Mateus 20, 1-6 nos conta uma parábola de Jesus, onde se reflete esta atitude misericordiosa do Pai, na tarefa de construir seu Reino. Ouvindo esta parábola, nossos ouvidos chegam até a doer, porque nos parece uma injustiça sem tamanho, sabendo que aquele que trabalha uma hora, ganhe o mesmo que aquele que trabalha doze. Certamente é do interesse de Jesus, provocar-nos e atiçar nossos ouvidos, para que possamos refletir com profundidade sobre os valores do Reino e, talvez, dessa forma, passemos a ter um novo senso do que vem a ser justiça.
A parábola é dirigida aos seguidores de Jesus; àqueles que já fizeram uma escolha para segui-lo. Todos nós queremos ser discípulos de Jesus. O que procuramos em nosso seguimento de Jesus? Um salário, reconhecimento, um título, honras? Ou entendemos nossa missão a partir de um dom que recebemos?
Se ficamos esperando pelo “dia da recompensa”, não ultrapassamos a mentalidade farisaica. Eu ganho o céu por merecimento, cumprindo minuciosamente a Lei. O Reino de Deus é a minha conquista pessoal, ao invés de ser graça de Deus. Se este for o critério, o proprietário do vinhedo só pode ser um bonachão. Dessa maneira, porém, não se pode construir nada. Somente os preguiçosos e os maus tiram vantagem. E perante esses, você precisa mostrar que é forte. Fica a pergunta: como posso eu, que doei toda minha vida pelo Reino, trabalhando arduamente, ser equiparado com alguém que desperdiçou seus bens em banalidades e festas? Poderá ele, no final, receber o mesmo prêmio que eu?
Se buscamos “uma tarefa ou missão” porque encontramos um dom (a pérola preciosa), então a tarefa em si é vivida como um dom e não há medida para a rendição e o trabalho, porque antes, o próprio Deus, sem medida, já entregou-se a mim. Fui encontrado pelo Amor e devolvo o que recebi, porque amo intensamente meu irmão e Deus (ou vice-versa, ou conjuntamente ou simbioticamente). Trabalhar desde à primeira hora será para mim uma honra e uma grande alegria, porque fui encontrado desde o início pelo Amor da minha vida. Vivo na casa do Pai, sabendo que sou “filho” e senhor da propriedade. Melhor ainda, é dizer que somos co-herdeiros com Cristo e, assim, trabalhando em “algo nosso” e não como um estranho. Quanto mais pessoas entrarem na casa do Pai, melhor e mais feliz ficarei. Se alguém tarda a descobrir o chamado para ser “filho”, não importa. Pois ficarei imensamente feliz, por tê-lo descoberto e lamentarei que não tenha sido já antes, pois para ele teria sido melhor ter descoberto Deus Pai desde o início.

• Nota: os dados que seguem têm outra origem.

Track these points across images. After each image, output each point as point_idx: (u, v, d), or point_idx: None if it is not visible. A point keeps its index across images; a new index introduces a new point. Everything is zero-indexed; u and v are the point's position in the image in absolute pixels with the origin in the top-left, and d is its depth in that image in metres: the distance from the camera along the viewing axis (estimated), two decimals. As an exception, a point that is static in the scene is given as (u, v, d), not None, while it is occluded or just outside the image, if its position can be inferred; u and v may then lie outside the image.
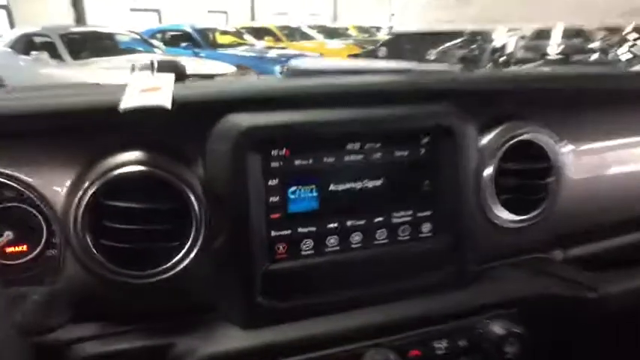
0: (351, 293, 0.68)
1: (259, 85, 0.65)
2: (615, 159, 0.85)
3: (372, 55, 7.05)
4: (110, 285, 0.59)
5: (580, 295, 0.75)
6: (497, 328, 0.68)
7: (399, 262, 0.70)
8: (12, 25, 10.06)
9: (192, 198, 0.60)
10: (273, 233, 0.64)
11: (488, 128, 0.74)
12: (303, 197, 0.65)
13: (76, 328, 0.61)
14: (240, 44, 8.97)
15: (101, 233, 0.58)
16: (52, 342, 0.59)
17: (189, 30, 8.85)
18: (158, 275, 0.60)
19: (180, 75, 0.64)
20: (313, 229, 0.66)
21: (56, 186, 0.59)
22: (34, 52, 6.01)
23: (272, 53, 7.97)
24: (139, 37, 7.35)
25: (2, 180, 0.57)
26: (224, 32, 9.51)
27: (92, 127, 0.60)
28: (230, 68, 6.24)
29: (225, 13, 15.88)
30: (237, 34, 9.68)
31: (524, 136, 0.73)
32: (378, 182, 0.68)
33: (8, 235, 0.59)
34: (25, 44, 6.46)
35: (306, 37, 12.06)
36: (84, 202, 0.57)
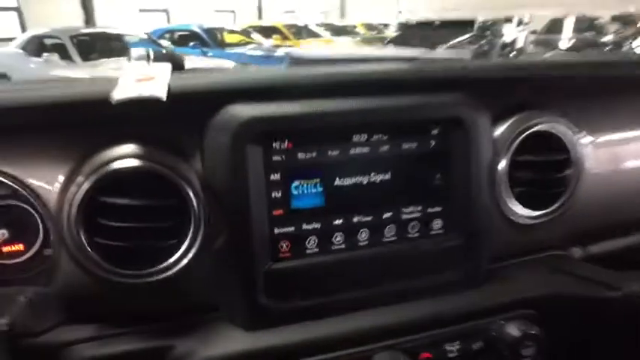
0: (358, 293, 0.65)
1: (260, 75, 0.62)
2: (637, 151, 0.81)
3: (379, 51, 7.01)
4: (106, 285, 0.57)
5: (601, 294, 0.71)
6: (513, 330, 0.65)
7: (409, 260, 0.67)
8: (23, 26, 10.18)
9: (191, 193, 0.57)
10: (275, 230, 0.61)
11: (502, 118, 0.71)
12: (306, 192, 0.62)
13: (71, 330, 0.59)
14: (247, 43, 9.01)
15: (96, 231, 0.55)
16: (46, 344, 0.57)
17: (197, 30, 8.91)
18: (156, 275, 0.57)
19: (178, 66, 0.61)
20: (318, 226, 0.63)
21: (49, 182, 0.56)
22: (45, 54, 6.07)
23: (280, 52, 7.96)
24: (147, 37, 7.39)
25: None
26: (232, 31, 9.55)
27: (85, 120, 0.57)
28: (237, 67, 6.26)
29: (233, 12, 15.91)
30: (245, 33, 9.70)
31: (541, 127, 0.70)
32: (386, 176, 0.64)
33: (3, 233, 0.57)
34: (36, 46, 6.54)
35: (313, 35, 12.05)
36: (78, 199, 0.54)
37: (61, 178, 0.56)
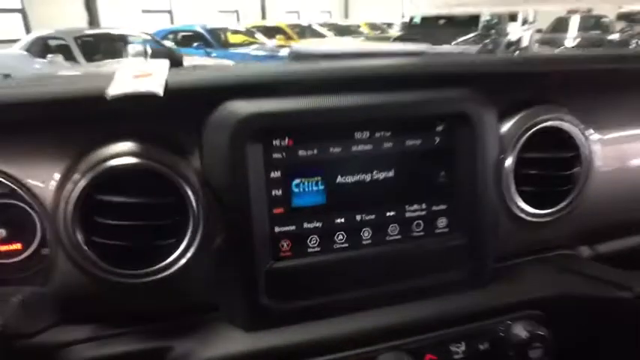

Sou infinitamente grato a Deus, por Ele ter me chamado já logo na primeira hora. Também o pagamento, a recompensa já deu-ma desde o início. Deus se dá no início, durante e também depois desta vida. Sua presença é sempre envolvente e gratificante. Ele se entrega a nós de graça, de modo que também a nossa entrega possa ser gratuita.
Se os caminhos de Deus são pavimentados com misericórdia, que também nossos caminhos sejam de misericórdia: coloquemos nossos corações junto ao coração de Deus e lá, onde Deus mesmo os coloca – ao lado dos marginalizados.
Se os caminhos de Deus nascem da gratuidade de seu amor, vivamos também nosso amor ou nossa fraternidade, a partir de um dom, que recebemos gratuitamente.
Se os caminhos de Deus passam pelos caminhos do Verbo Encarnado, sigamos seus passos e deixemos que seu caminho seja também o nosso caminho. Que o “estar com Cristo” seja nosso mais alto horizonte, nosso desejo mais profundo.
Se os caminhos de Deus passam pela tarefa de evangelização, que então nossa tarefa seja assumida como trabalho na casa do Pai e que nunca procuremos o pagamento, sabendo que somos recompensados já antecipadamente.